“Penguin Days provides learning of the most important kind, and has an added bonus of sweet humor, age appropriate text, and engaging illustrations.”
Penguin Days takes the reader on a journey. In the second book in this endearing series by Sara Leach, Lauren and her family travel to Lincoln, North Dakota, so Lauren can be the flower girl in her auntie Joss’ wedding. It takes Lauren’s family “two days, eight movies, four chapter books, and three throw-ups” to get to their destination. This is perhaps as good of a time as any to stop and ponder how many children’s books take place in North Dakota.
Zero? That’s the common answer.
So here’s the first clue to the nature of this book: Penguin Days is not common. And that’s its gift. Lauren, the protagonist, has ASD, or Autism Spectrum Disorder, which means her brain works differently than other people’s brains. The book is filled with gentle humor, which helps the reader appreciate Lauren’s perspective while at the same time doesn’t sugar coat life with a child with ASD. The family drives to North Dakota because the last time they traveled there, they flew, and as Lauren notes, “[N]obody wanted to live through the experience of flying with me again.”
The reader gets a no-nonsense view of the world from Lauren’s eyes. She doesn’t like change; she hates texture in her clothes; she’s particular about what she eats; she takes what people say literally. When Lauren’s auntie tells her she’s priceless, Lauren responds, “‘Kids don’t have prices,’ I said. Unless she’d been planning on selling me at the end of the wedding.” The very thought of it stresses Lauren.
At moments of increasing stress, Lauren’s lizard brain can take over. Sparks fly inside her head. She survives by square breathing and squeezing erasers. Most of the time in the book it works. But there are moments when the flying sparks frazzle Mom and Dad. It’s helpful for the reader to see that just because Lauren’s family understands ASD doesn’t mean it’s always easy.
The insights readers get about ASD feel authentic and, for those who aren’t familiar with someone who has ASD, unthreatening. This isn’t simple for an author to do, but Leach has taken a topic that kids are exposed to more and more and given them ways to understand why people with ASD behave the way they do. Adults learn, as well.
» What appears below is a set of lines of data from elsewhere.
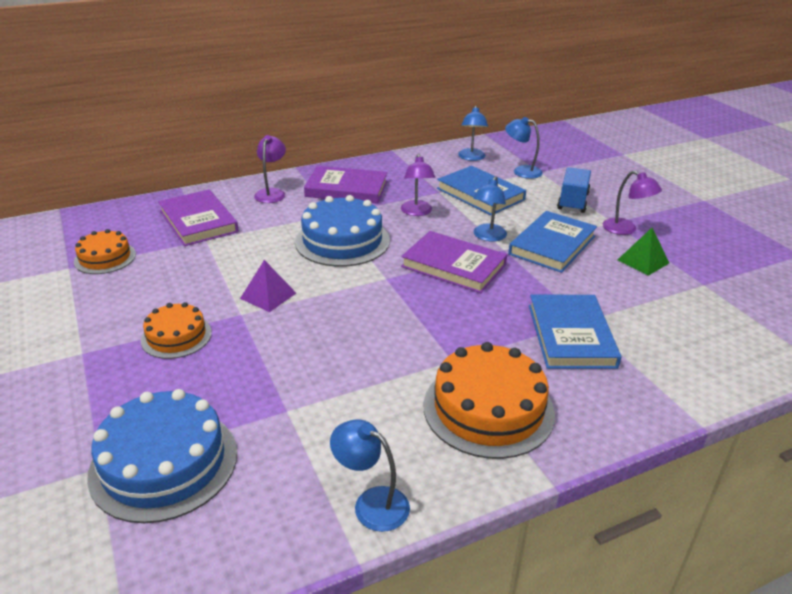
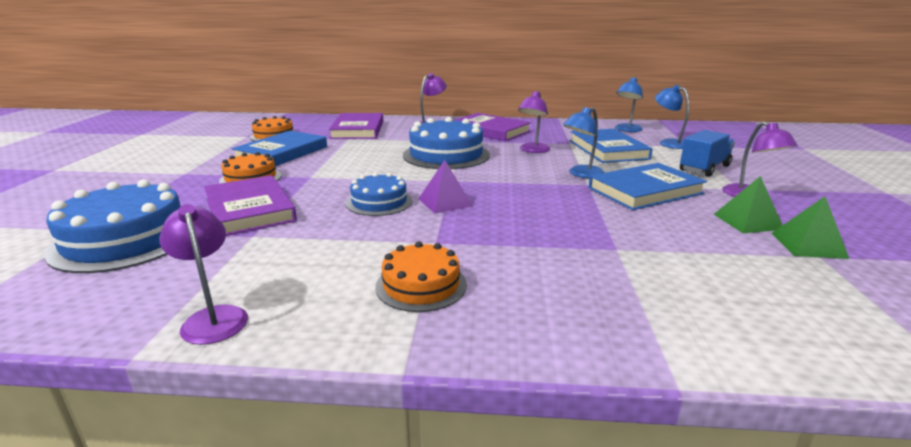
camera: 30 degrees right, 10 degrees down
(268, 295) = (345, 171): purple pyramid -> purple pyramid (445, 202)
(353, 328) = (379, 202): none -> blue cake
(371, 503) = (213, 317): blue lamp -> purple lamp
(453, 266) = (523, 185): purple book -> purple book (249, 210)
(488, 409) = (421, 285): orange cake -> orange cake, size x0.59
(570, 335) = (586, 256): blue book -> blue book (282, 153)
(691, 275) = (808, 245): none -> green pyramid

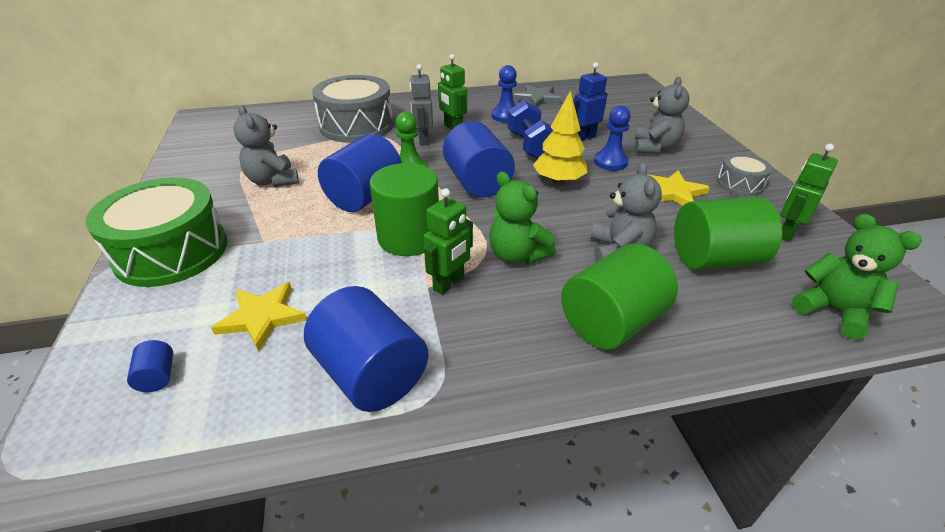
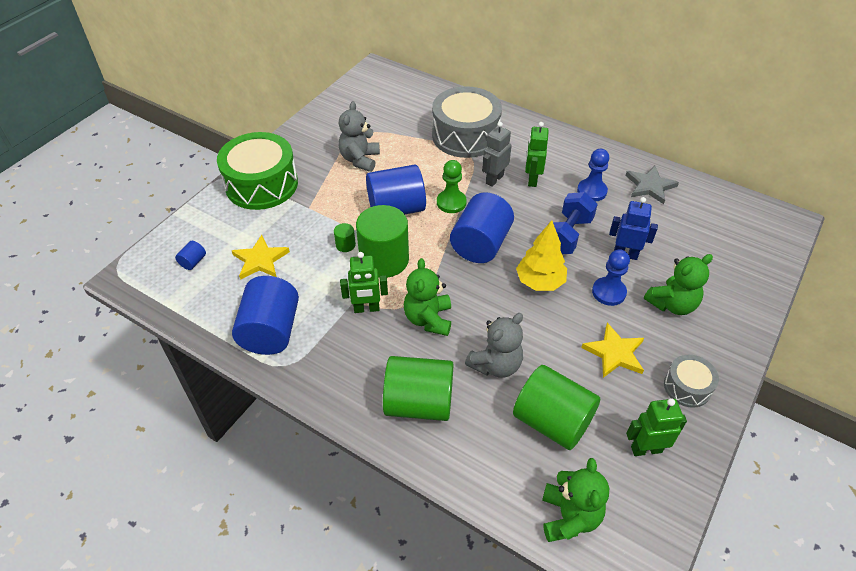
camera: 45 degrees right, 10 degrees up
(351, 248) = (345, 245): none -> green cylinder
(654, 148) = (672, 304): grey teddy bear -> green teddy bear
Readers come away with more tools in their toolkit to be empathetic, patient, and nonjudgmental.R
Rebecca Bender’s whimsical pencil drawings on most pages contribute to comfortable reading for those just stepping into chapter books. The illustrations capture emotions and reflect a lovely childhood innocence. Along with the many illustrations, young readers will appreciate the simple sentence structure and vocabulary. Early chapter book readers will find the chapters are bite-size in the amount of text. Yet the same reader can feel a sense of accomplishment in the number of pages covered. The pages have plenty of white space, which also contributes to more comfortable reading.
Penguin Days provides learning of the most important kind, and has an added bonus of sweet humor, age appropriate text, and engaging illustrations. It belongs on the shelf of every library for young readers.